- **Texte à étudier**
__________

Retour page précédente

La vie d'artiste
par Laure Latapie

          Pour moi, qui commence à connaître beaucoup d'artistes, je m'aperçois que c'est une vie de rigueur et de travail assidu. Pour se délasser de son travail de peintre, mon père, lui, écrivait : "Faire de la peinture, c'est entrer en religion." Ses nombreux carnets de croquis sont parsemés de ses réflexions sur l'art, la vie, la guerre; ses enthousiasmes, ses rages, ses exhortations personnelles.

          Il a vécu soixante ans de peinture, avec de terribles contraintes extérieures, certes, soixante ans consacrés à cette passion exclusive qui embellit et ronge une vie.

          Sa peinture me semble comme une conversation engagée avec les peintres de son temps, comme avec ceux du passé, de ceux qu'il avait choisi de prendre pour confidents, cohorte d'artistes qui accompagne chaque créateur, où celui-ci puise l'exaltation, les reproches, et l'énergie, peut-être, de persévérer.

          L'ascèse du cubisme l'a séduit dans ses débuts après la Grande Guerre, puis la carnation des femmes, surtout de la sienne, la paix retrouvée et acceptée. Sa femme Renée, son ancienne élève de l'Académie Ranson, abandonna sa propre peinture pour vivre plus intensément celle de son mari.

__________

- **Données fournies**
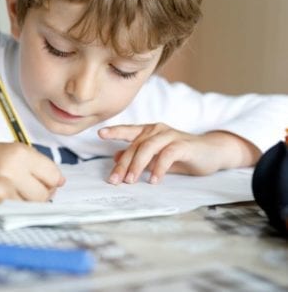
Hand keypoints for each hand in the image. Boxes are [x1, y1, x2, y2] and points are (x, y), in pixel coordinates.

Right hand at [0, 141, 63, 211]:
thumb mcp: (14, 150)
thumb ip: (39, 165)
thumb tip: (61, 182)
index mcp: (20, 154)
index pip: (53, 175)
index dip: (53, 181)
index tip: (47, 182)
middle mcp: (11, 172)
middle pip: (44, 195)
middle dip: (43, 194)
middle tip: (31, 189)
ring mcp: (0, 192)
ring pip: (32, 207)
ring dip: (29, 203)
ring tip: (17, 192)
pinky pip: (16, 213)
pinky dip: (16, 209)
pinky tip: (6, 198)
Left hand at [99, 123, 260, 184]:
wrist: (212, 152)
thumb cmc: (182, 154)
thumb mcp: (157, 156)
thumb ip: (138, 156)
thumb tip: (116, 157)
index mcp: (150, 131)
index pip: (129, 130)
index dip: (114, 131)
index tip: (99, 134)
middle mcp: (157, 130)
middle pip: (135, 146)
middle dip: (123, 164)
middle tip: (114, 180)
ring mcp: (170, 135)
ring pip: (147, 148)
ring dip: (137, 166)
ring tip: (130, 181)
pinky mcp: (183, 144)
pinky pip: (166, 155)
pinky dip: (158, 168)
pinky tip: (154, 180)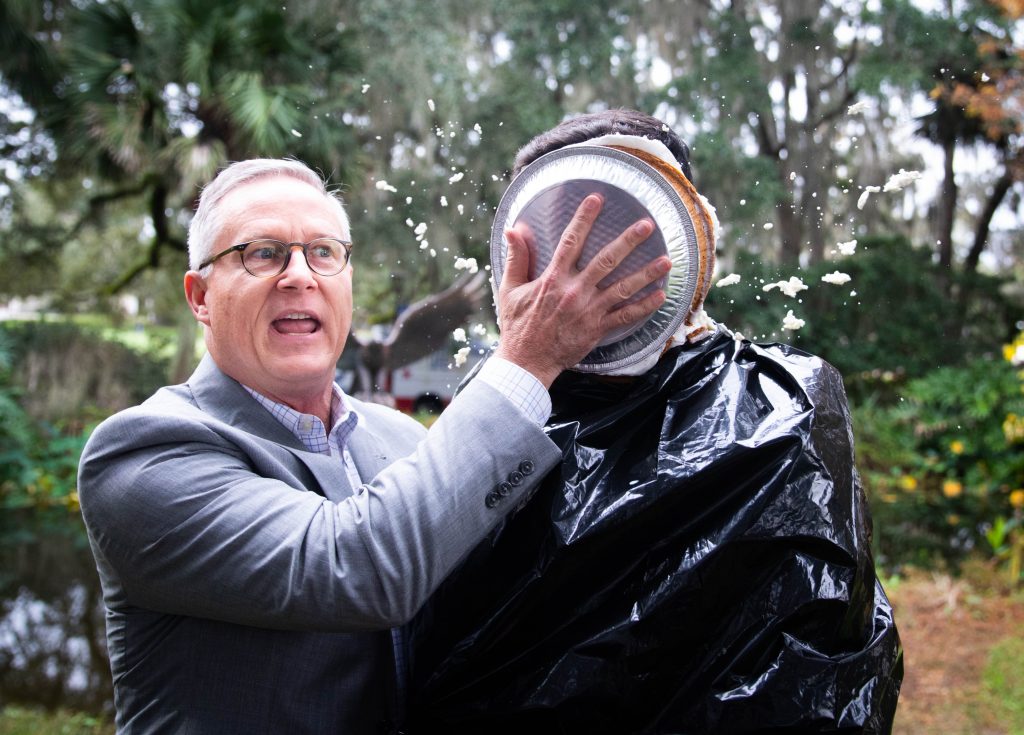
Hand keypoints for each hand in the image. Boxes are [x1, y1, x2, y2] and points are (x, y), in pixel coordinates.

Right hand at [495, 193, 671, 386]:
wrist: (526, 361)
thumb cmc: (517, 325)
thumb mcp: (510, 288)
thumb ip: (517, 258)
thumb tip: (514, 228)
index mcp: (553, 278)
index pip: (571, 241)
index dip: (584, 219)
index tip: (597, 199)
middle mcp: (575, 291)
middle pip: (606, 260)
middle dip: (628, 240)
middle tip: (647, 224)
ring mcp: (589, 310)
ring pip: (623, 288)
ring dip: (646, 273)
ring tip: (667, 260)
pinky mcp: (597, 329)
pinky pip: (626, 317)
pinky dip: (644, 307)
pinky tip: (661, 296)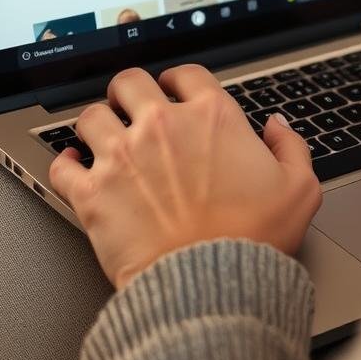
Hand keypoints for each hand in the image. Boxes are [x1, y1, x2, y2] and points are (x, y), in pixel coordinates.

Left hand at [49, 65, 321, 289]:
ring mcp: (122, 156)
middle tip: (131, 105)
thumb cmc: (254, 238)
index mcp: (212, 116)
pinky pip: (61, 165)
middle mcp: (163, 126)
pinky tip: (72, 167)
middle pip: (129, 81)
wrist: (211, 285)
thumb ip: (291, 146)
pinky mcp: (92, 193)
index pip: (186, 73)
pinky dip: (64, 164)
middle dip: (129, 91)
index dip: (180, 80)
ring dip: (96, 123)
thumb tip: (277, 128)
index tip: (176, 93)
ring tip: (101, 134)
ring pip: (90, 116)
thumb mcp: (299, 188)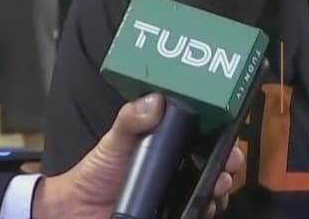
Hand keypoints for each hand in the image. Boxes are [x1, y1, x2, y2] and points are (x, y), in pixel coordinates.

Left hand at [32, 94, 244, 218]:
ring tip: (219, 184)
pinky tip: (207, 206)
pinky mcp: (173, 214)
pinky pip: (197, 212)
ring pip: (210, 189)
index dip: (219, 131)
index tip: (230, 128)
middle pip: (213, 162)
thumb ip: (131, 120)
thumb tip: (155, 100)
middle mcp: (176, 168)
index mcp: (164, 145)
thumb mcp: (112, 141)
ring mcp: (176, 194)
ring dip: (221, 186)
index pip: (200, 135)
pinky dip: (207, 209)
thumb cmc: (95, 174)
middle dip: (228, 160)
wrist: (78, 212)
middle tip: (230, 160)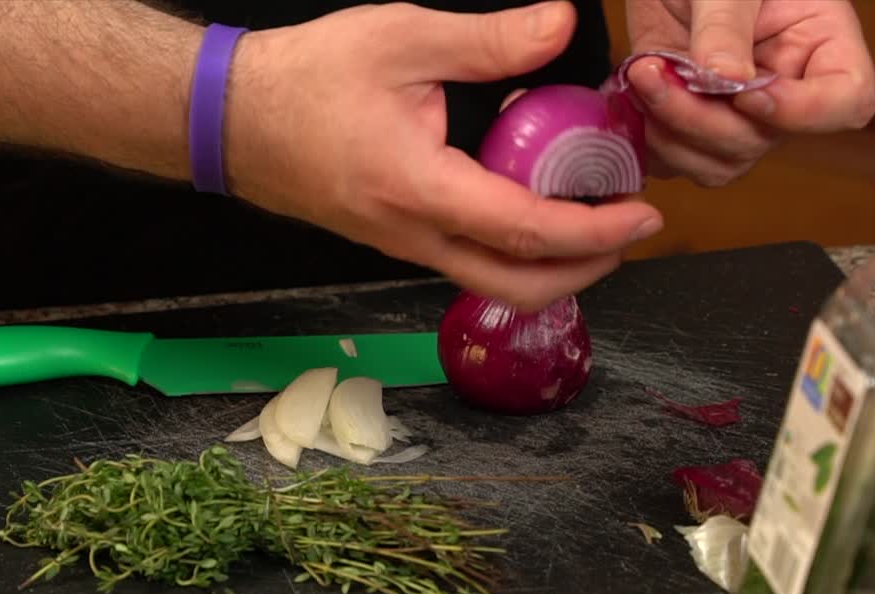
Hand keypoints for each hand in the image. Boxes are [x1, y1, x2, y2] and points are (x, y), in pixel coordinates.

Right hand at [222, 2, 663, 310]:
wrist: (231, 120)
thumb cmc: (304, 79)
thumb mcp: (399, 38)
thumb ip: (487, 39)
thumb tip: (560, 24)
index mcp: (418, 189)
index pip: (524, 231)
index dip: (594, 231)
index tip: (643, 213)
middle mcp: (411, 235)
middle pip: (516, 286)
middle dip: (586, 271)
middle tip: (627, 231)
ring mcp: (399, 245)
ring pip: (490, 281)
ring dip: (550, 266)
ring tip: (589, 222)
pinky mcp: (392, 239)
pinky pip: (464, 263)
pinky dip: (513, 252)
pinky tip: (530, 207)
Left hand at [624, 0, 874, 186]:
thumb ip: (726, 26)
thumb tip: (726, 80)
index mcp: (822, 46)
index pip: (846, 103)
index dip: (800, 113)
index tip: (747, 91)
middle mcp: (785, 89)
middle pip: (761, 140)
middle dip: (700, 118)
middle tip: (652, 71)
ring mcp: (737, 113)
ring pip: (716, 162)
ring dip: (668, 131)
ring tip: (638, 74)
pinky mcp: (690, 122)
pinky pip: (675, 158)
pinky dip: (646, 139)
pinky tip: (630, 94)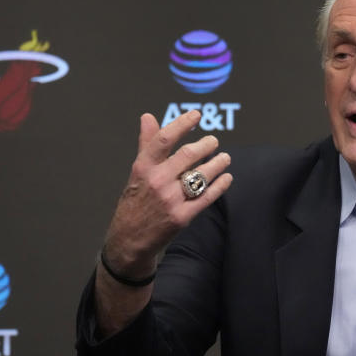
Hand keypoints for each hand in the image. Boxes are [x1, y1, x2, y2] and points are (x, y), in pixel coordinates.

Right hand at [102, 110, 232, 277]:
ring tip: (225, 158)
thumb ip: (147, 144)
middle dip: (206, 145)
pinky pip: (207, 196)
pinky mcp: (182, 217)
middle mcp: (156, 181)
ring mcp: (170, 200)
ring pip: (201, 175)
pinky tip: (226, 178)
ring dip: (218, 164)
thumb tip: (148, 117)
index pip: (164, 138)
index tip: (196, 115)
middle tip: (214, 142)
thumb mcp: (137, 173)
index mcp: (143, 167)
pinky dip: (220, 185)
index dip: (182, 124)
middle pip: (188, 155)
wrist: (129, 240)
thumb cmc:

__________

- **Consignes de l'exercice**
1: Les affirmations (a), (b) et (c) sont-elles conformes au texte sur la vie d'artiste ? Répondez à chacune par oui ou par non, en citant les mots décisifs du texte.
(a) Le peintre évoqué a consacré soixante ans à la peinture.
(b) Le cubisme l'a attiré à la fin de sa vie.
(c) Renée a poursuivi sa propre peinture aux côtés de son mari.
2: Donnez la suite du texte sur la vie d'artiste, en partant de sa dernière phrase.

- **Réponses numérotées**
1:
(a) Oui : « Il a vécu soixante ans de peinture ».
(b) Non : « L'ascèse du cubisme l'a séduit dans ses débuts après la Grande Guerre ».
(c) Non : « abandonna sa propre peinture pour vivre plus intensément celle de son mari ».

2:
          Si l'œuvre d'un peintre est faite de recherches et d'épanchements, celle de mon père aura été dominée par le besoin d'ajouter à la rigueur du cubisme, le lyrisme de la couleur.

          Peut-être la nécessité de concilier ses ascendances opposées de mère picarde et de père toulousain, cherchait-il à équilibrer son nord et son sud. Sa première grande guerre, 1914, l'avait marqué pour la vie, il nous la racontait, comme d'autres pères les histoires de Barbe-Bleue, etc...; c'était pour nous à la fois terrible, et heureux, puisqu'il triomphait toujours de ces horreurs avec une confiance en lui, à chaque fois raffermie.

          Le Chemin des Dames, le Mort-Homme, la Côte 304, le Bois Sabot, ce sont des noms qui font partie de l'histoire, qu'il nous contait dans le prodigieux de son quotidien.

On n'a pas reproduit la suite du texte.